**TASK STATEMENT**
Restate word for word the lines below that run from the one holding "For every layout" through the one holding "Document page, 1241x1754 pixels.", inclusive. Pictures don't belong in the copy.

**MATERIAL FOR THIS TASK**
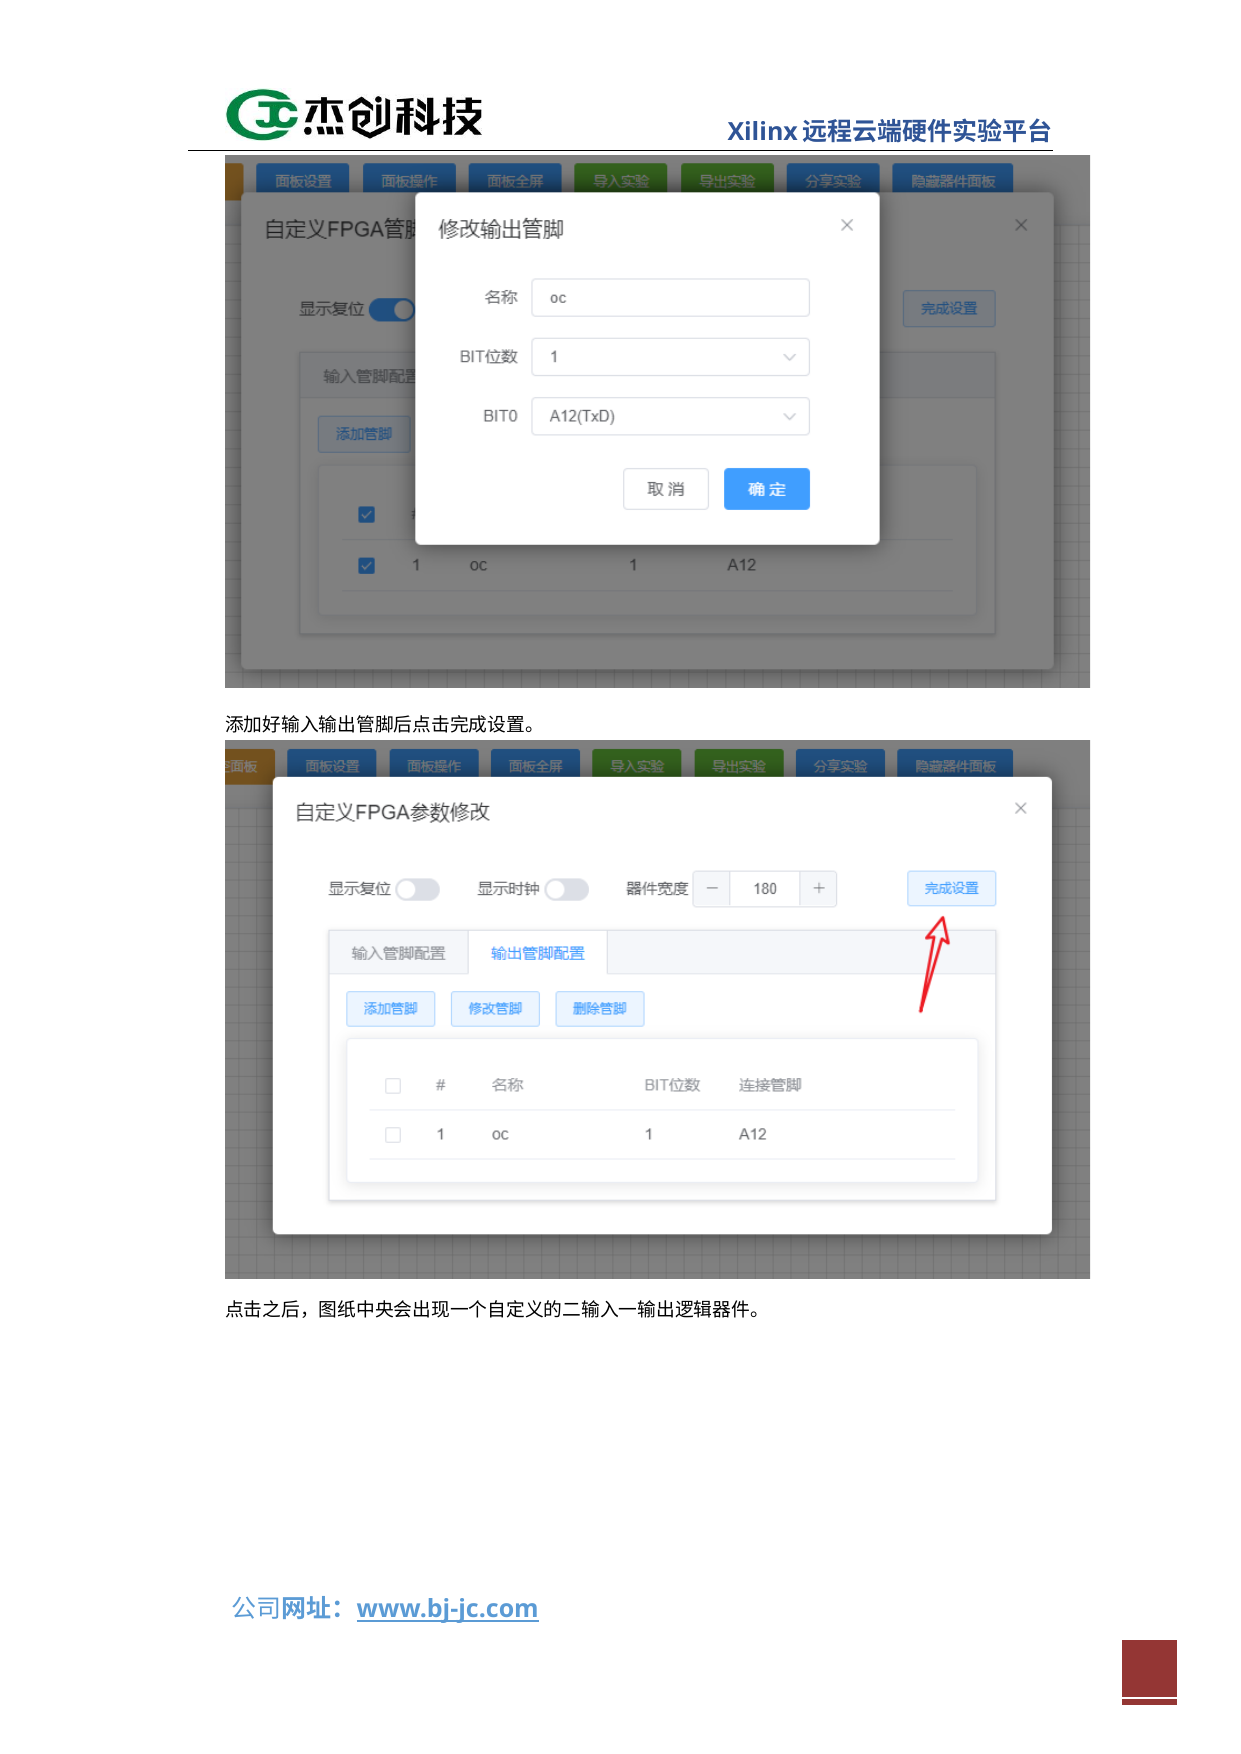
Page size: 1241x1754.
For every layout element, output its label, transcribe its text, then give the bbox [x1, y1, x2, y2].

text 添加好输入输出管脚后点击完成设置。 [187, 707, 1053, 740]
picture [225, 155, 1091, 688]
picture [225, 88, 483, 141]
text 点击之后，图纸中央会出现一个自定义的二输入一输出逻辑器件。 [187, 1292, 1053, 1325]
picture [225, 740, 1091, 1279]
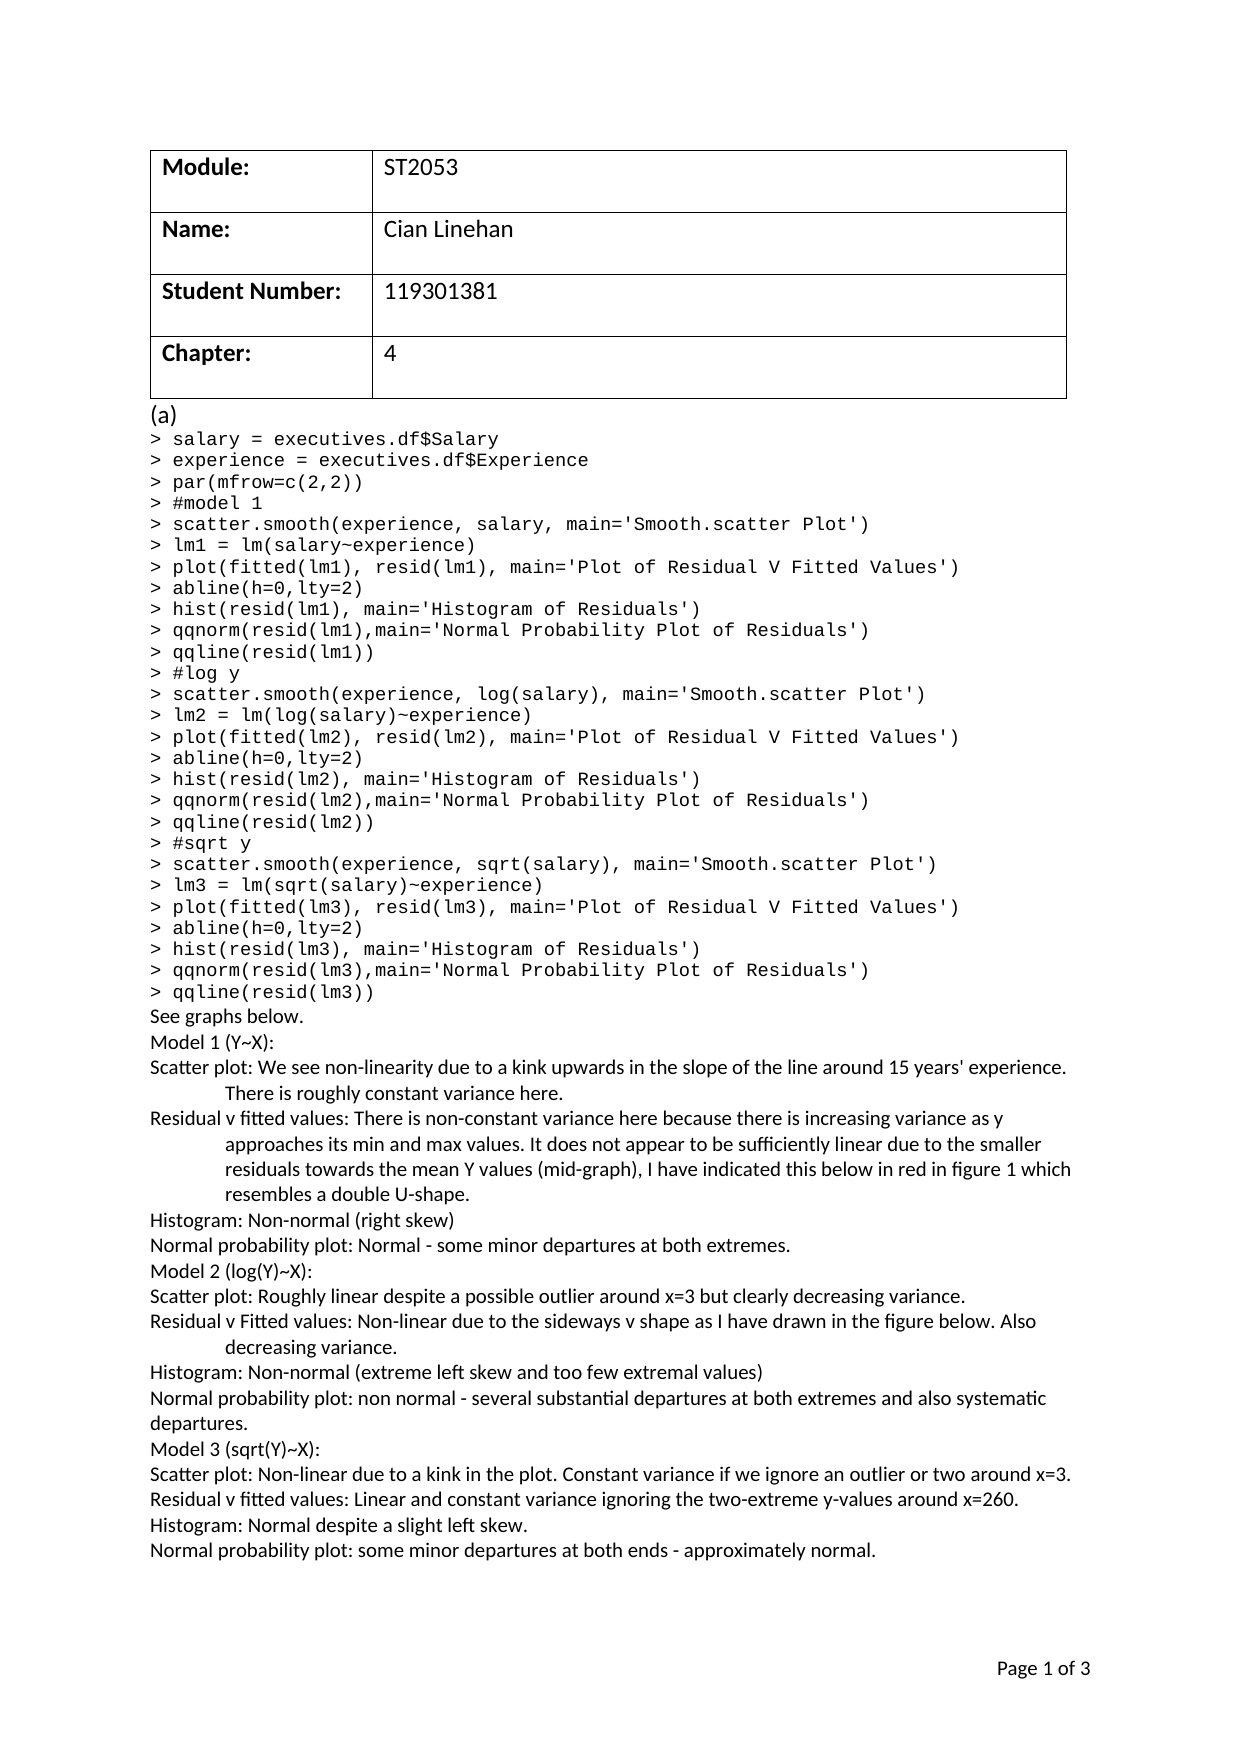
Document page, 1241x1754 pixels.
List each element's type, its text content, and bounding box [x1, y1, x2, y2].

text > lm2 = lm(log(salary)~experience) [150, 706, 1090, 727]
text > abline(h=0,lty=2) [150, 579, 1090, 600]
text > lm1 = lm(salary~experience) [150, 536, 1090, 557]
text Scatter plot: Non-linear due to a kink in the plot. Constant variance if we ignore an outlier or two around x=3. [150, 1461, 1090, 1487]
table_cell Student Number: [151, 275, 372, 336]
text > salary = executives.df$Salary [150, 430, 1090, 451]
text > scatter.smooth(experience, log(salary), main='Smooth.scatter Plot') [150, 685, 1090, 706]
text > qqline(resid(lm2)) [150, 812, 1090, 834]
text Residual v Fitted values: Non-linear due to the sideways v shape as I have drawn in the figure below. Also decreasing variance. [150, 1309, 1090, 1359]
text > abline(h=0,lty=2) [150, 919, 1090, 940]
text > plot(fitted(lm3), resid(lm3), main='Plot of Residual V Fitted Values') [150, 897, 1090, 919]
text > scatter.smooth(experience, salary, main='Smooth.scatter Plot') [150, 515, 1090, 536]
text > #log y [150, 664, 1090, 685]
text > qqnorm(resid(lm1),main='Normal Probability Plot of Residuals') [150, 621, 1090, 642]
table_cell Cian Linehan [373, 213, 1066, 274]
text > qqnorm(resid(lm2),main='Normal Probability Plot of Residuals') [150, 791, 1090, 812]
text Model 2 (log(Y)~X): [150, 1258, 1090, 1283]
text > qqline(resid(lm3)) [150, 982, 1090, 1004]
text > hist(resid(lm2), main='Histogram of Residuals') [150, 770, 1090, 791]
text Scatter plot: We see non-linearity due to a kink upwards in the slope of the line around 15 years' experience. There is roughly constant variance here. [150, 1054, 1090, 1105]
text > hist(resid(lm3), main='Histogram of Residuals') [150, 940, 1090, 961]
text Histogram: Non-normal (right skew) [150, 1207, 1090, 1232]
text Scatter plot: Roughly linear despite a possible outlier around x=3 but clearly decreasing variance. [150, 1283, 1090, 1309]
text Normal probability plot: some minor departures at both ends - approximately normal. [150, 1537, 1090, 1563]
table_cell 4 [373, 337, 1066, 398]
text > plot(fitted(lm2), resid(lm2), main='Plot of Residual V Fitted Values') [150, 727, 1090, 749]
table_header Module: [151, 151, 372, 212]
text Histogram: Normal despite a slight left skew. [150, 1512, 1090, 1537]
text > qqnorm(resid(lm3),main='Normal Probability Plot of Residuals') [150, 961, 1090, 982]
text > qqline(resid(lm1)) [150, 642, 1090, 664]
text > hist(resid(lm1), main='Histogram of Residuals') [150, 600, 1090, 621]
text > #sqrt y [150, 834, 1090, 855]
text Normal probability plot: Normal - some minor departures at both extremes. [150, 1232, 1090, 1258]
text Normal probability plot: non normal - several substantial departures at both extremes and also systematic departures. [150, 1385, 1090, 1436]
text Histogram: Non-normal (extreme left skew and too few extremal values) [150, 1359, 1090, 1385]
table_cell Chapter: [151, 337, 372, 398]
table_cell 119301381 [373, 275, 1066, 336]
text > #model 1 [150, 494, 1090, 515]
text Residual v fitted values: Linear and constant variance ignoring the two-extreme y-values around x=260. [150, 1487, 1090, 1512]
text Model 1 (Y~X): [150, 1029, 1090, 1054]
text Model 3 (sqrt(Y)~X): [150, 1436, 1090, 1461]
text > scatter.smooth(experience, sqrt(salary), main='Smooth.scatter Plot') [150, 855, 1090, 876]
text > par(mfrow=c(2,2)) [150, 472, 1090, 494]
table_cell Name: [151, 213, 372, 274]
table_header ST2053 [373, 151, 1066, 212]
text > experience = executives.df$Experience [150, 451, 1090, 472]
text See graphs below. [150, 1004, 1090, 1029]
text > plot(fitted(lm1), resid(lm1), main='Plot of Residual V Fitted Values') [150, 557, 1090, 579]
text (a) [150, 399, 1090, 430]
text > abline(h=0,lty=2) [150, 749, 1090, 770]
text Residual v fitted values: There is non-constant variance here because there is increasing variance as y approaches its min and max values. It does not appear to be sufficiently linear due to the smaller residuals towards the mean Y values (mid-graph), I have indicated this below in red in figure 1 which resembles a double U-shape. [150, 1105, 1090, 1207]
text > lm3 = lm(sqrt(salary)~experience) [150, 876, 1090, 897]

**OUTPUT OF THE EXERCISE**
For every layout element, output its label, transcribe its text, then give the bbox [x1, y1, x2, y2].

text 添加好输入输出管脚后点击完成设置。 [187, 707, 1053, 740]
picture [225, 155, 1091, 688]
picture [225, 88, 483, 141]
text 点击之后，图纸中央会出现一个自定义的二输入一输出逻辑器件。 [187, 1292, 1053, 1325]
picture [225, 740, 1091, 1279]
Document page, 1241x1754 pixels.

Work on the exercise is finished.